There are glimmers of something that could have played to either pole of the film better; The film's Russian-set opening, complete with Bautista trying a cod-Russian accent, Red Army choir-ing and JJ wandering through what seems like an entire army of footsoldiers to interrupt a deal to supply a terrorist with plutonium promises much but this sense of fun doesn't return till the last 20 minutes, where the film finally manages to capture what it's been trying its entire runtime to do, and delivers an action packed and surprisingly taut (for a PG-13 rated kids film) finale.

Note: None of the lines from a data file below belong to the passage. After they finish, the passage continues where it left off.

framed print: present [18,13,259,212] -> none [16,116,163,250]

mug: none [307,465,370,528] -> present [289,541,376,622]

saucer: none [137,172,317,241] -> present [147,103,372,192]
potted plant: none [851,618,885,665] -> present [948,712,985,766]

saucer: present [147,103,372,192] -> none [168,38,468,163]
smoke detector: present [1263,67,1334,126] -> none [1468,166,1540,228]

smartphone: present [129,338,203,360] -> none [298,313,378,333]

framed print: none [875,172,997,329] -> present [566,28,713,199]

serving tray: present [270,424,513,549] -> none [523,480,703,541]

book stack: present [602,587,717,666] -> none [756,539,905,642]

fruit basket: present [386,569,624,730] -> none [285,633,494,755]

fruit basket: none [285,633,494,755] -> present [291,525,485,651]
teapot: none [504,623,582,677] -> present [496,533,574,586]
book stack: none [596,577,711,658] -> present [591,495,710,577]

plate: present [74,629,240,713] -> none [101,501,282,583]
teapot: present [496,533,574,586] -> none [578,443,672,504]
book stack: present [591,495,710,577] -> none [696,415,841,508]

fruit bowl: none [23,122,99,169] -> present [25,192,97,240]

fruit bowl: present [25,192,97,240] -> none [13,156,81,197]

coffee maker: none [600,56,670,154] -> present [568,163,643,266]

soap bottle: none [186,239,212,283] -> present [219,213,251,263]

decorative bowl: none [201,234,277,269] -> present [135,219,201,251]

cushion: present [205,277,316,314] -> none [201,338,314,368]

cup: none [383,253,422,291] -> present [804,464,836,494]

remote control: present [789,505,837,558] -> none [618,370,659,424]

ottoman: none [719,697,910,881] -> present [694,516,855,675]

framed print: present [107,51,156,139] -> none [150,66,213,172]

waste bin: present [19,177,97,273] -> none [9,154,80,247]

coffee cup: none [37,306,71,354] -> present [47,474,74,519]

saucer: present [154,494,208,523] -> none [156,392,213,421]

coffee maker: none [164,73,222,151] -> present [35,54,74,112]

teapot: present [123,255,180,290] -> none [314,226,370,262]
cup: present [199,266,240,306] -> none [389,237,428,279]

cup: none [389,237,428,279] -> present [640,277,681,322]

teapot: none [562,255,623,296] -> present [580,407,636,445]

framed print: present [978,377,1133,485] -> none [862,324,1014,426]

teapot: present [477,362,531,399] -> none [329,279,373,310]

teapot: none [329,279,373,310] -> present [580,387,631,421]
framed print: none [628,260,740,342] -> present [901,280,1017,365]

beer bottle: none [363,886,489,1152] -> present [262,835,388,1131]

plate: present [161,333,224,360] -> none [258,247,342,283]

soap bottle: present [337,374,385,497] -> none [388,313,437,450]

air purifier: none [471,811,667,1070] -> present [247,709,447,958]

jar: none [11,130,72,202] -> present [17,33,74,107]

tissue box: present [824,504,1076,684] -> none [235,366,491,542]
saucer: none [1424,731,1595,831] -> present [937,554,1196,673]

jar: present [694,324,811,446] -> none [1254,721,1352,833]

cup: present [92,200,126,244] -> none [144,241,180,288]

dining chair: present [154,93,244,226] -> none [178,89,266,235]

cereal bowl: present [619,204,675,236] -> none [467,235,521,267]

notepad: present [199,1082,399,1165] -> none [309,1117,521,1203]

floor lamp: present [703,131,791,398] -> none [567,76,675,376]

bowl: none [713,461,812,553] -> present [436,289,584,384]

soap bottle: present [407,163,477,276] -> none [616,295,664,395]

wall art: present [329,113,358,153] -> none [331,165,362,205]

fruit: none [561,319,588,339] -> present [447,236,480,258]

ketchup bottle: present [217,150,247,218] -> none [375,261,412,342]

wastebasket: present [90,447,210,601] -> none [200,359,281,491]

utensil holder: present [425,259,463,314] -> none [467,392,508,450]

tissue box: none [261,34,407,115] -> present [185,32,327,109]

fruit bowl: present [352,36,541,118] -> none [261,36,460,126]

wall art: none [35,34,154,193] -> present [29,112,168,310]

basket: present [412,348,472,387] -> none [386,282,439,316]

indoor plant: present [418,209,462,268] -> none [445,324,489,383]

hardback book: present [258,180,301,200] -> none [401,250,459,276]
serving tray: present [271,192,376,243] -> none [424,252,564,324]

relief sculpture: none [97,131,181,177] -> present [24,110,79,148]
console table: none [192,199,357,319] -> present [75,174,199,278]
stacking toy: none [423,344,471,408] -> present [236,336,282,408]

Elsewhere, the comedy ebbs and flows, the film torn between being a tough if fun action movie, or a pure kids flick into which spy themed adventures occasionally intrude.
My Spy is not as bad as it could have been. The careers of dozens of action stars are littered with terrible kids films, some of them practically career ending, few of them memorable, some of them a blot on an otherwise superb career of being a tough paragon of action cinema. My Spy is simply inconsistent, a tonally weird action comedy that somehow plays to neither of Bautista's strengths, and through which only glimmers of his comedic ability and his action movie skill glint.